About Data
Data Sources
The original data source is from Data.Gov.
Data.Gov is managed and hosted by the U.S. General Services Administration, Technology Transformation Service.
This website allows the government provided data to be open, machine-readable formats, while continuing to ensure the privacy and security of individuals.
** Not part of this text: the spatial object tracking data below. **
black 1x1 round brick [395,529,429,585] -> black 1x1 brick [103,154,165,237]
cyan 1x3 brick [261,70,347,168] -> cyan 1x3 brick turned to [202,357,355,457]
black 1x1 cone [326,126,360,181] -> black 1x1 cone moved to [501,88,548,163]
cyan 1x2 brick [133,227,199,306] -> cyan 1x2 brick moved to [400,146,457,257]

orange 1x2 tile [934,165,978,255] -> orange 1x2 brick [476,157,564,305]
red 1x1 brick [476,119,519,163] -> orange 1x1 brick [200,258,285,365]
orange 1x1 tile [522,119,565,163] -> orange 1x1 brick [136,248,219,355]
Our Journey: Cleaning the Data
The L.A. crime dataset from 2020 to the present is sourced from the United States government’s open data website, comprising roughly 800,000 data points across 28 variables. This data is transcribed from original crime reports that are typed on paper and therefore there may be some inaccuracies within the data. For example, some location fields with missing data are noted as (0°, 0°) and address fields are only provided to the nearest hundred block to maintain privacy. Given LAPD OpenData’s weekly updates, I focused specifically on the 2022 data due to the dataset’s substantial size. Using the OhioSuperComputer Center, I accelerated the process by filtering the 2022 records, replacing the missing values as ‘NA,’ and reorganizing and renaming variables as necessary.
Further Explanation
Time occurrence variable: changed the format into 4 digits using 24-hour clock format (XX:XX).
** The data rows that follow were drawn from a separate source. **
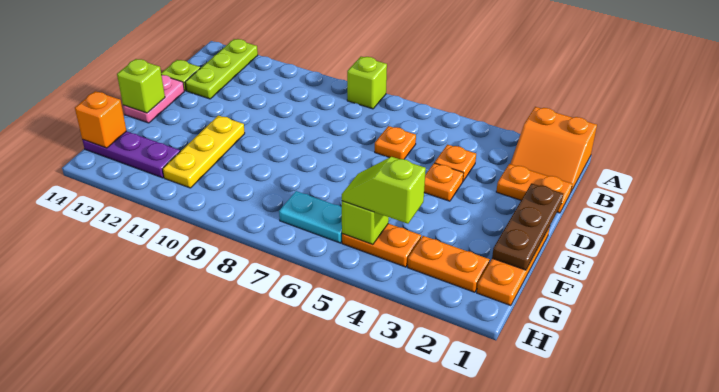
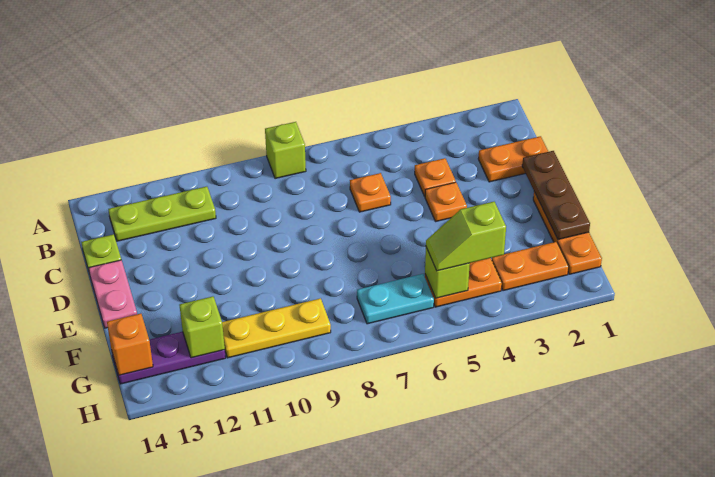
orange 2x2 slope [510,107,597,191] -> none
lime 1x3 plate [185,39,258,99] -> lime 1x3 plate turned to [108,186,216,241]
yellow 1x3 plate [163,115,245,188] -> yellow 1x3 plate turned to [222,298,331,358]
lime 1x1 brick [117,59,165,113] -> lime 1x1 brick moved to [180,296,225,358]

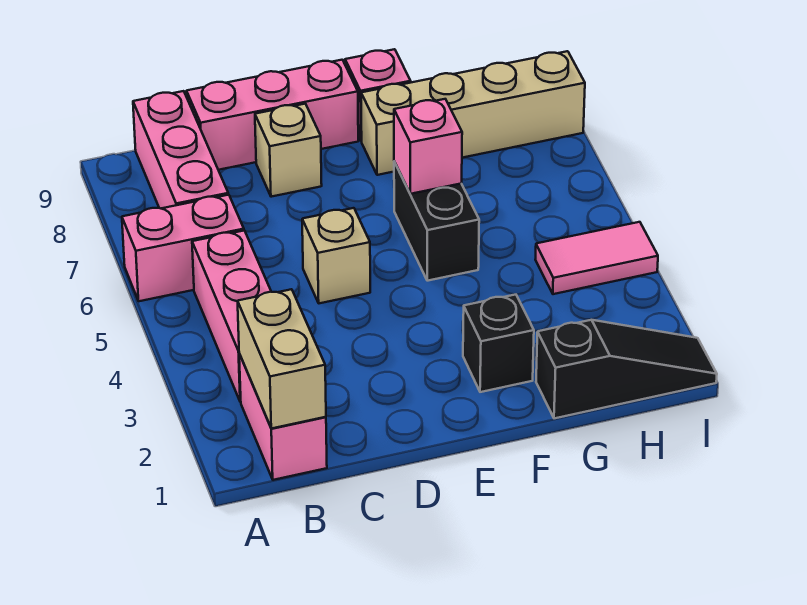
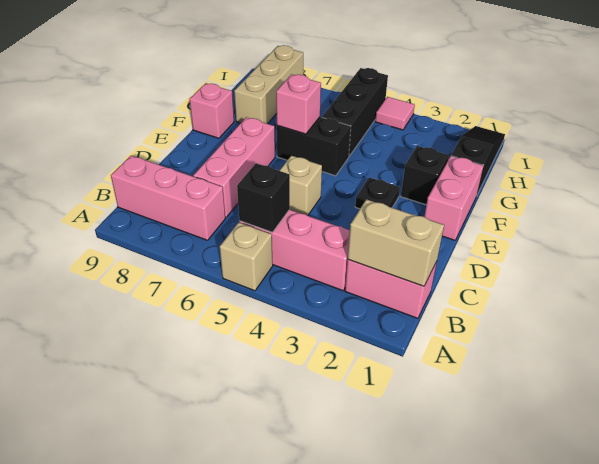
pink 1x2 brick [122,195,244,301] -> pink 1x2 brick moved to [424,156,483,240]
none -> black 1x1 brick [237,163,290,232]
pink 1x3 brick [186,60,358,170] -> pink 1x3 brick moved to [193,117,275,217]
tan 1x1 brick [255,104,322,197] -> tan 1x1 brick moved to [220,222,273,291]
none -> black 1x1 plate [355,177,400,209]
tan 1x4 brick [361,51,585,175] -> tan 1x3 brick [234,45,303,124]
none -> black 1x3 brick [322,68,388,156]
pink 1x2 tile [535,222,658,294] -> pink 1x1 tile [375,97,415,130]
MO Codes: Count the number of MO codes assigned for each cases.
Victim Sex: Re-group so that X and NA will show as unknown.
Victim Descent: Re-group it to ethnicity (Asian, Black, Hispanic/Latin/Mexican, Native, White, Others).
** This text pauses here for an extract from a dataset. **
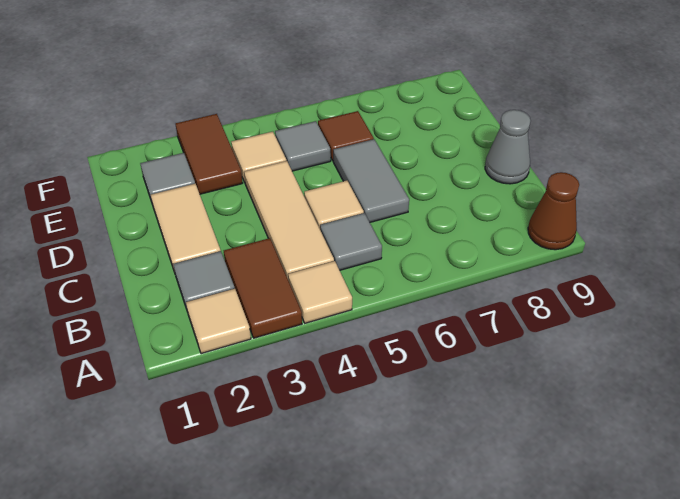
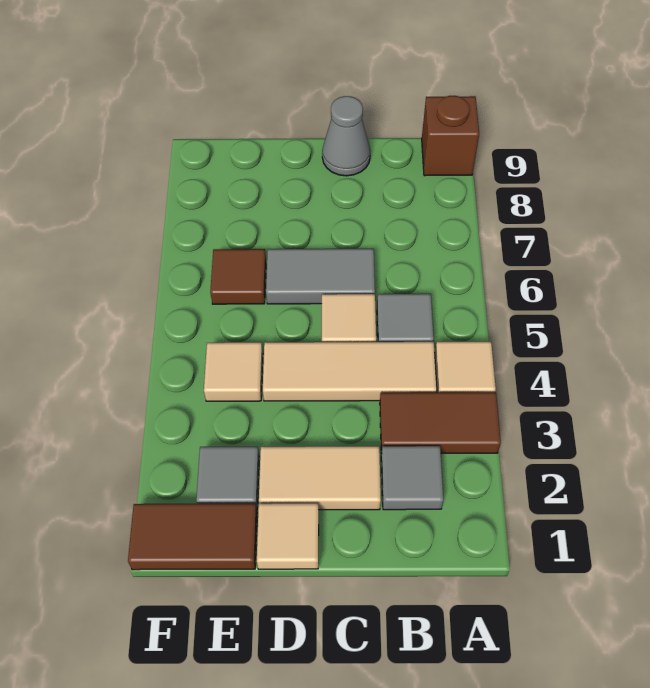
tan 1x1 tile [186,289,251,354] -> tan 1x1 tile moved to [257,503,319,569]
brown 1x1 cone [528,172,579,250] -> brown 1x1 brick [422,96,479,176]
brown 1x2 tile [176,114,242,194] -> brown 1x2 tile moved to [128,504,257,570]
grey 1x1 tile [275,121,331,171] -> none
Crime Code Description: Change it to all lower cases and using the key words and phrases, re-group them (Inchoate Crimes, Crimes Involving Weapons, Sex Crimes, Miscellaneous Crimes, Violent Crime, Property Crime).
Weapon Description: Change it to all lower cases and using the key words and phrases, re-group them (other weapons or weapons not stated, blunt instruments, knives and other cutting instruments, personal weapon, handguns, and other firearm, strangulation, poison, narcotics).
Date Reported: Remove time and format the dates (mm/dd/yyyy)
Date occurrence: Remove time and format the dates (mm/dd/yyyy)
Premis Code Description: Change it to all lower cases and using the key words and phrases, re-group them (Commercial, Vehicle, Public, Religious, Educational, Residential, Recreation, Others).